Rob Kelly Until I was eight, my parents and I lived in a suburb of Philadelphia. Most of our everyday shopping needs were met by the nearest mall(called the Nashaminy Mall) and all the myriad other local establishments.
The first time I can remember going to actual downtown Philadelphia was in 1977, when we went to shop at what was then a big-time mall called The Gallery.
The Gallery was(and still is) located over one city block in Philly, and you could park in a building across the street. There was a walkway crossing from building to another, and to a kid of seven walking through a brightly lit, glass and steel walkway, with the city streets dozens of feet below, made me feel like I was in some space-age futuristic mecca. Kids are like that.
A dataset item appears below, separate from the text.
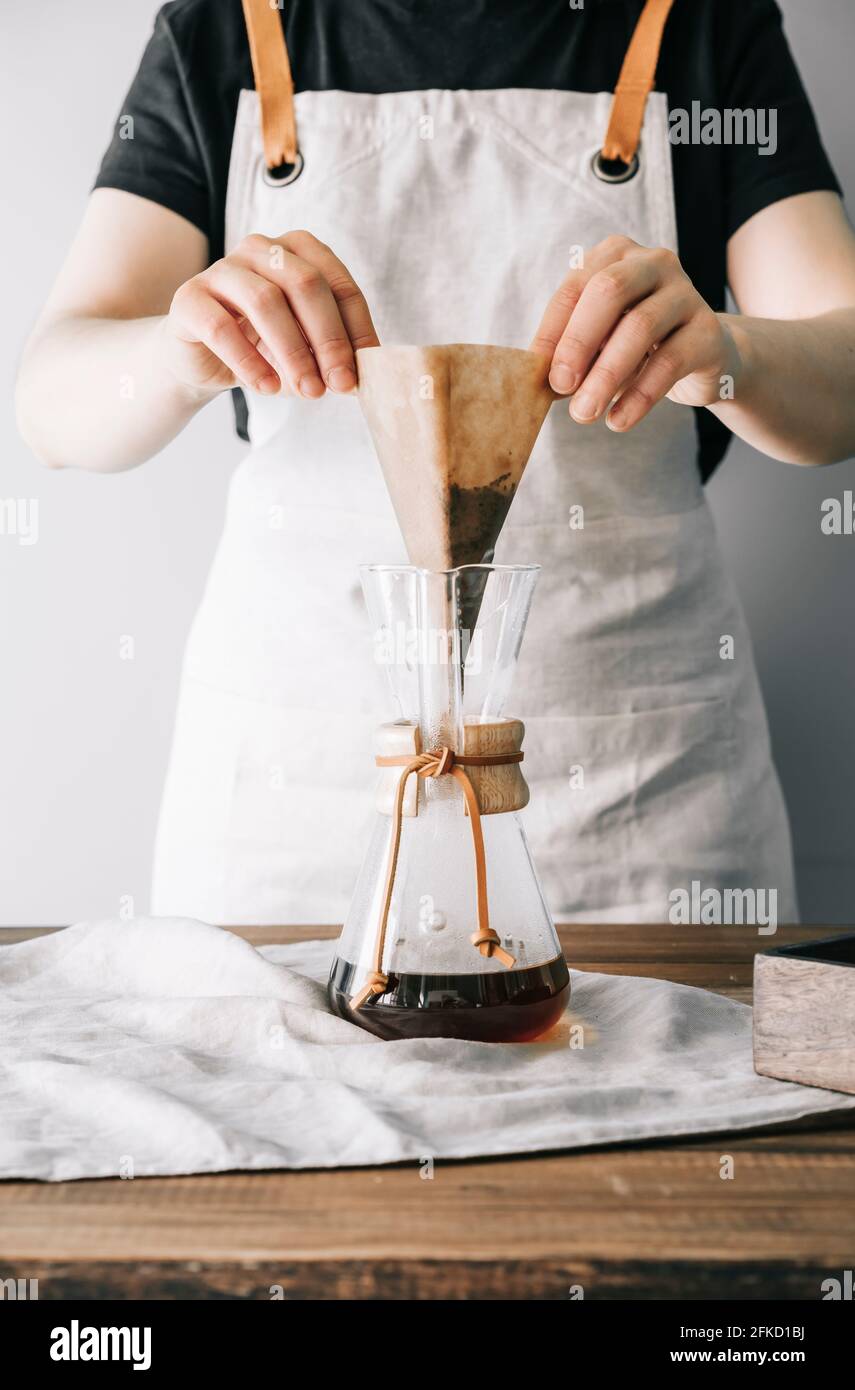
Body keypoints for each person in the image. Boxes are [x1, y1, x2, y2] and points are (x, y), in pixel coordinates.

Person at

Anyway, I followed along with my parents from store to store, and then at some point we must have hit a bookstore or department store, because my parents bought me this comic--Star Wars #7, written by Roy Thomas with art by Howard Chaykin.
For anyone who doesn't know, Star Wars #7 is the first non-movie-adaptation issue of the title, and to a Star Wars-obsessed kid, seeing any adventure set in that world outside of the (then)one lone film was simply The Most Exciting Thing Ever in History.
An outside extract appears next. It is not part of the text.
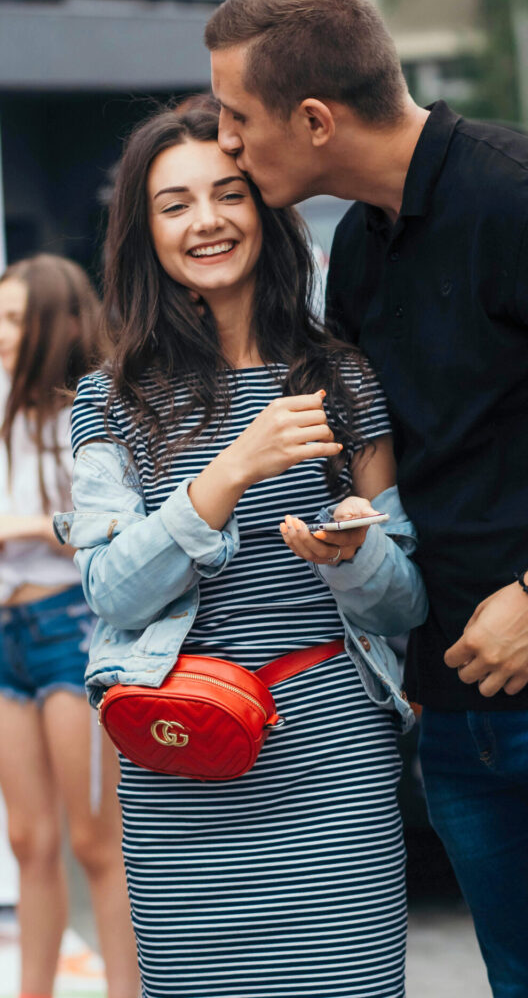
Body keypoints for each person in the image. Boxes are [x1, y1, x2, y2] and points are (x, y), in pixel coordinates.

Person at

The story follows Han Solo and Chewbacca on a trip to pay off Jabba the Hutt, and on the way they meet all kinds of new characters, with names like Crimson Jack and Azoora.
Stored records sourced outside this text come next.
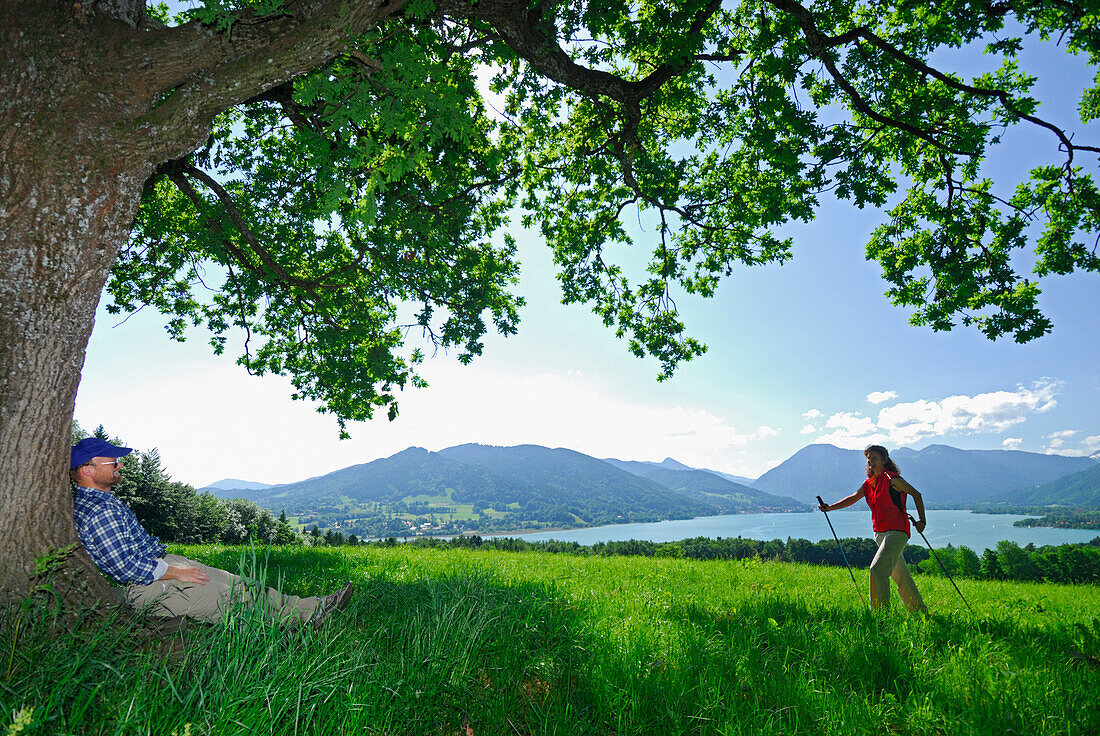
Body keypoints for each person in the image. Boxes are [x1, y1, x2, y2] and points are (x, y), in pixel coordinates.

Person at [69, 437, 352, 627]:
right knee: (233, 600)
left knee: (242, 584)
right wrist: (176, 573)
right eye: (113, 462)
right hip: (149, 586)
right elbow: (124, 567)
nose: (121, 465)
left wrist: (175, 565)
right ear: (87, 470)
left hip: (163, 566)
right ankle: (301, 625)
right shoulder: (98, 510)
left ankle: (314, 608)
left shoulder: (102, 501)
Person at [818, 444, 928, 612]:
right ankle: (920, 612)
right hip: (880, 534)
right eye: (868, 459)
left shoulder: (893, 480)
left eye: (874, 458)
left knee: (877, 569)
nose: (870, 462)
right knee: (900, 575)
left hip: (897, 531)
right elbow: (854, 497)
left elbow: (916, 494)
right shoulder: (869, 483)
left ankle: (881, 615)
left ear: (884, 459)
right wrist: (830, 507)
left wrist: (922, 520)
I was so completely entranced by the book--and the newly-expanded world it was showing me in its twenty or so plus pages, that I can remember from tha trip afterwards was trying to follow along with parents, walking through the busy mall, never taking my eyes out of the book.
We followed my Mom some clothing store and my Dad and I waited in the outer lobby of the dressing rooms while she tried stuff on. Normally I would've been fidgeting and bored, but I just kept reading and studying the panels. I even remember some vague comment a store employee made to my Dad(or maybe it was to me, who knows?) about how wrapped up I was in the book.
The only other thing I remember is walking back through that walkway, this time not even noticing it--I was busy reading.
I don't keep up with much(read: any) Star Wars fandom nowadays--a combination of growing up and the second trilogy did a good job of watering down my passion for all things Star Wars--so I don't know how much credit the Marvel comics get for keeping the brand alive during those long, pre-internet three-year intervals between films.
But for this kid, they were an indispensible part of the magic that was Star Wars.